In memories from another time, I’m always told I was a quiet child. That I spent more time watching and listening than participating.
Which is what mainly make up my memories from that time.
I did well in school until around the fifth or sixth grade, but found it hard to follow directions. And I didn’t like to bring attention to myself by asking for help.
Which meant that I was bored and spent a lot of time staring out the window. Tuning all else out while I spent my time in the confines of my imaginary world.
Simple Food:
We had a big garden that yielded most of our food. I remember sitting in the dirt and watching the wind bend the corn stalks and shake the branches in the trees.
Storms would often follow. They always seemed to come in the dead of night.
Sudden loud cracks of thunder and zigzags of lightning would ominously light up the sky. We’d scramble to the cellar if it was a particularly bad storm.
There were usually spiders with long legs lurking in intricate webs in the corners of the cellar.
The Blackberry Bushes:
I recall the blackberry bushes out in the garden. Standing there eating those juicy blackberries that stained my fingers. Not all that many berries ended up in my bucket some days.
When I did make it to the house with a bucket of blackberries, there would be blackberry cobbler. Bubbling with hot fruit and glistening with sugar that my granny sprinkled on the top crust.
Simple Times:
We were simple people from a simpler time.
Simple people eat what they grow. They raise their own chickens and eat their eggs. They cook simple meals and are grateful for them..
I remember eating a lot of brown beans and fried potatoes. Oh my, that was a good meal. Of course there was cornbread. And in the summer sliced tomatoes and green onions.
We always had lots of pets. Both cats and dogs roamed the property and then came inside with us at the end of the day.
I have a black and white photo somewhere of myself as a toddler carrying a little dog.
I think that era was was what laid the path to my preferring my own company. And I’ve always preferred animals instead of people.
Even when there were children playing around me, I didn’t seem to have much in common with them. So I mostly stood aside and watched.
I wished to be invisible.
Simple Reasons:
I read a lot and taught myself what I should have learned in a classroom.
By the fourth grade I had saved up enough money to buy a typewriter in town. I checked out books from the local library and taught myself how to type.
I used to be angry about a lot of things. There were unexplained reasons for why I’d been short-changed in the parent department.
For that reason alone I was made to stand out when all I wanted in life was to blend in.
But now I realize that people from that time saw the world as a place where you simply did what you had to do.

### Data lines

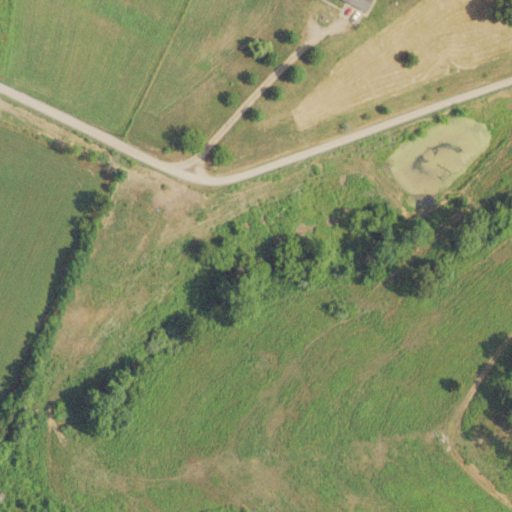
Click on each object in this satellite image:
building: (356, 3)
road: (253, 172)
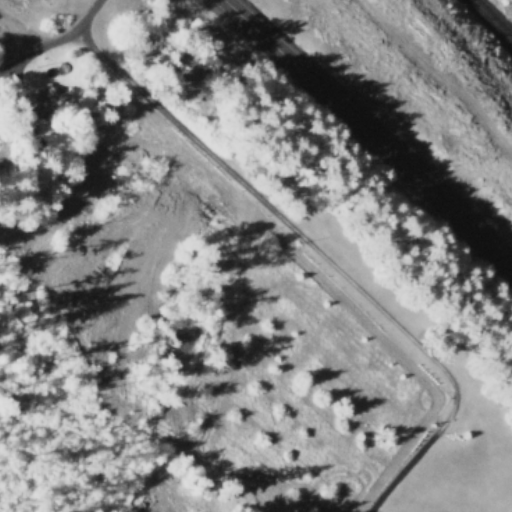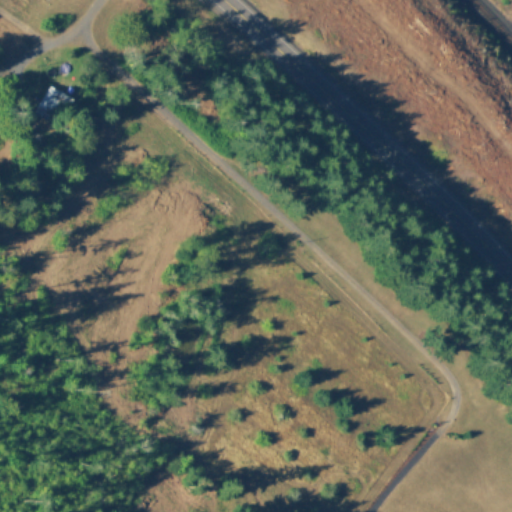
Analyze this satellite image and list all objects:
railway: (492, 22)
building: (49, 101)
road: (368, 133)
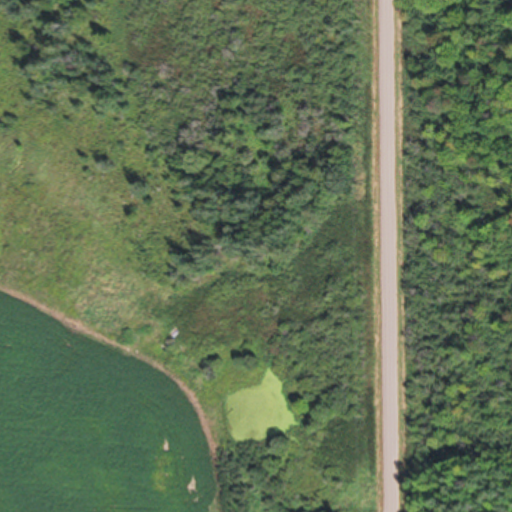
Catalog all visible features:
road: (399, 256)
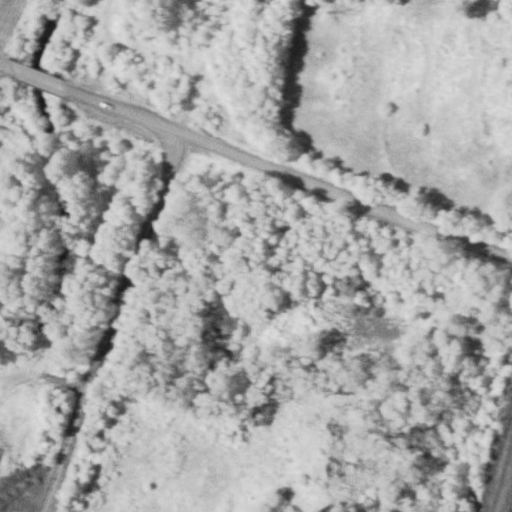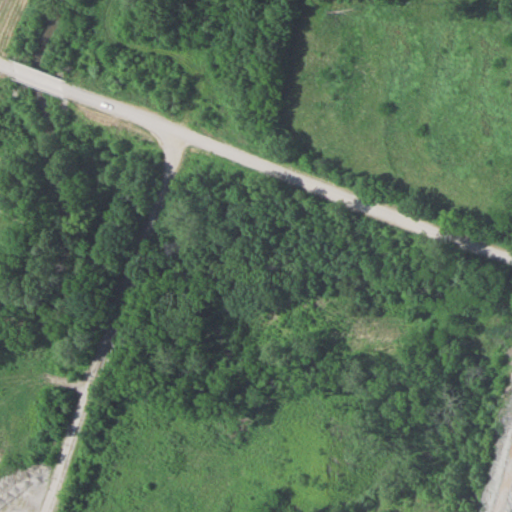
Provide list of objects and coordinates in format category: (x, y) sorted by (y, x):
road: (7, 65)
road: (197, 65)
road: (39, 78)
road: (287, 174)
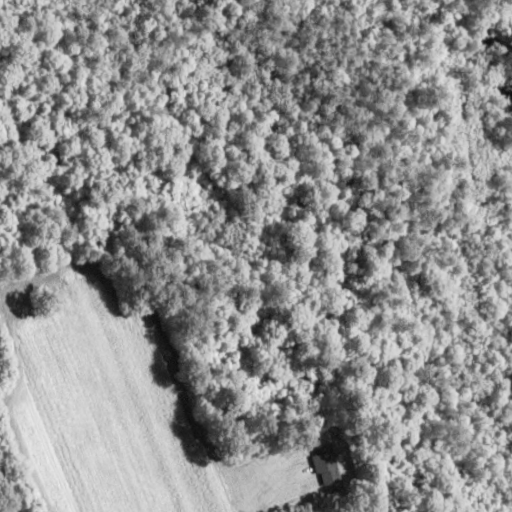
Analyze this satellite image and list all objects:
river: (496, 71)
building: (326, 465)
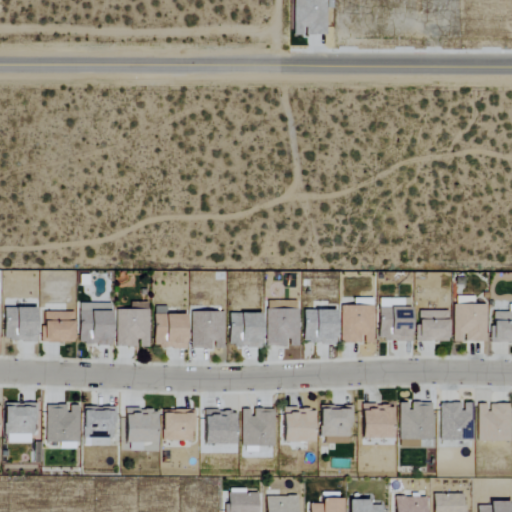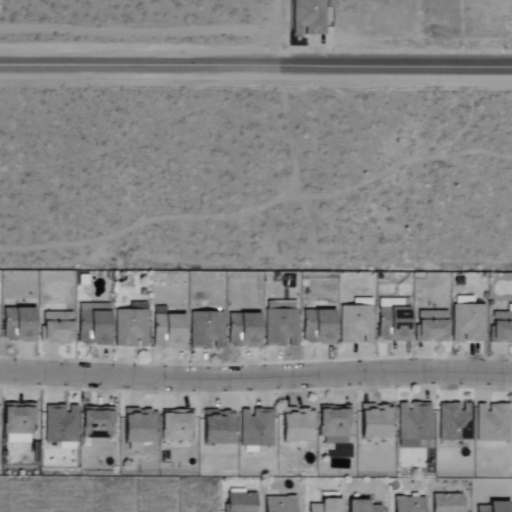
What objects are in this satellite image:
building: (308, 18)
road: (256, 65)
building: (467, 322)
building: (92, 323)
building: (17, 324)
building: (354, 324)
building: (430, 325)
building: (501, 325)
building: (131, 326)
building: (317, 326)
building: (56, 327)
building: (279, 327)
building: (242, 329)
building: (167, 330)
building: (205, 330)
road: (255, 378)
building: (376, 421)
building: (454, 422)
building: (492, 422)
building: (18, 423)
building: (60, 423)
building: (412, 424)
building: (296, 425)
building: (333, 425)
building: (176, 426)
building: (218, 427)
building: (255, 428)
building: (134, 429)
building: (239, 501)
building: (326, 503)
building: (278, 504)
building: (408, 504)
building: (360, 506)
building: (497, 506)
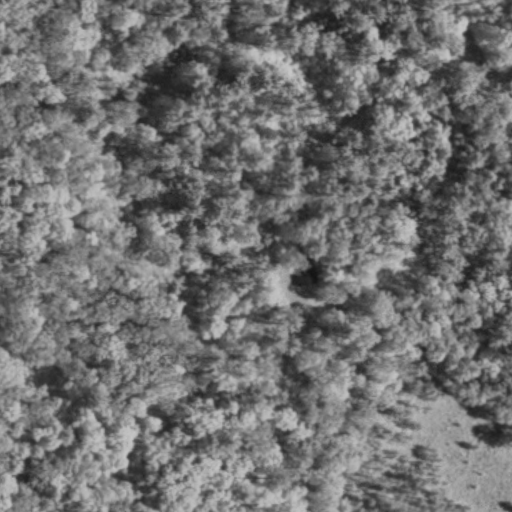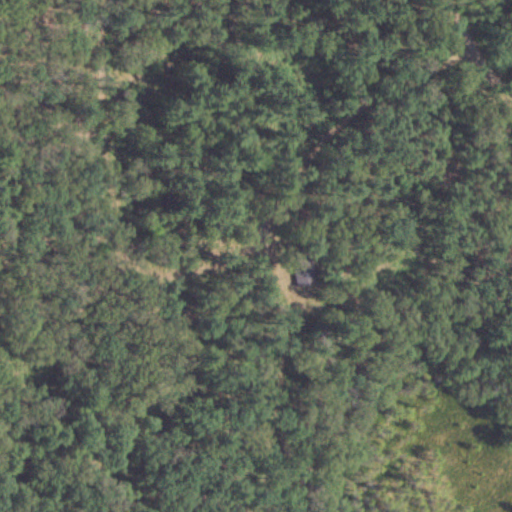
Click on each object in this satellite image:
road: (476, 50)
building: (299, 270)
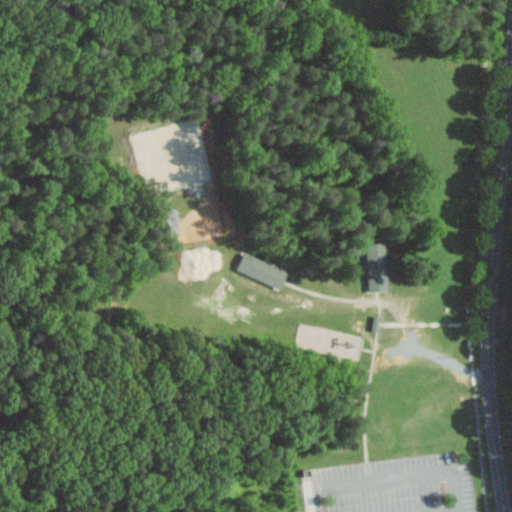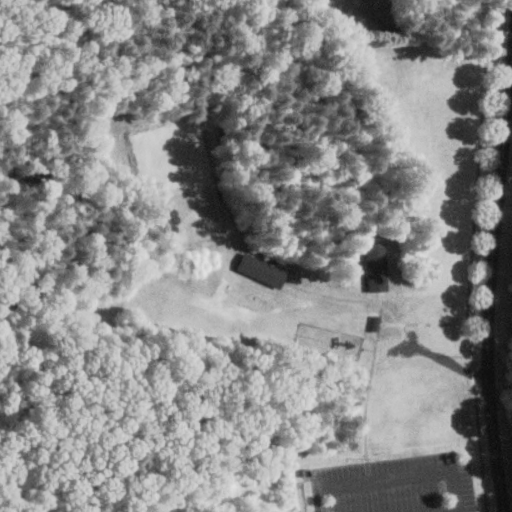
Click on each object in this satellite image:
park: (256, 256)
building: (375, 265)
building: (380, 267)
building: (261, 268)
building: (265, 270)
road: (132, 294)
road: (491, 302)
road: (392, 477)
parking lot: (399, 486)
road: (434, 509)
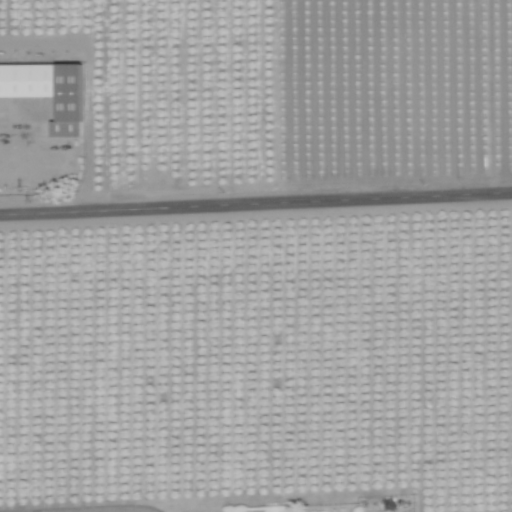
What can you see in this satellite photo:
building: (47, 91)
road: (256, 211)
crop: (256, 255)
road: (118, 510)
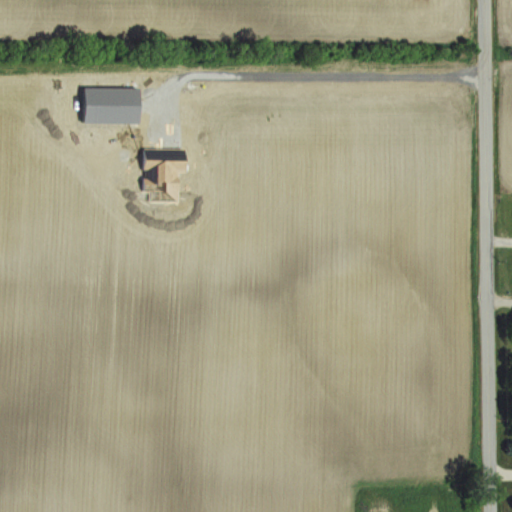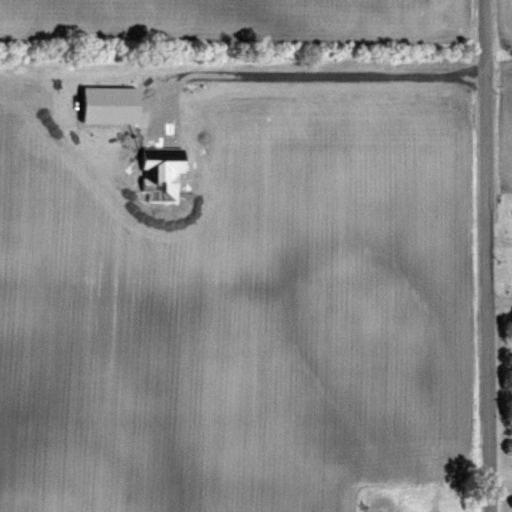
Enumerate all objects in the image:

### Written tasks
1. According to the memoir, what did the writer buy in town by the fourth grade?
2. Reproduce the memoir word for word from "I think that" to "to blend in.".
3. Turn the memoir's paragraph beginning "I remember eating a lot of brown beans" into a short list of the foods it mentions.

### Answers
1. A typewriter.

2.
I think that era was was what laid the path to my preferring my own company. And I’ve always preferred animals instead of people.
Even when there were children playing around me, I didn’t seem to have much in common with them. So I mostly stood aside and watched.
I wished to be invisible.
Simple Reasons:
I read a lot and taught myself what I should have learned in a classroom.
By the fourth grade I had saved up enough money to buy a typewriter in town. I checked out books from the local library and taught myself how to type.
I used to be angry about a lot of things. There were unexplained reasons for why I’d been short-changed in the parent department.
For that reason alone I was made to stand out when all I wanted in life was to blend in.

3.
- Brown beans and fried potatoes, eaten often and remembered as a good meal
- Cornbread
- Sliced tomatoes and green onions in the summer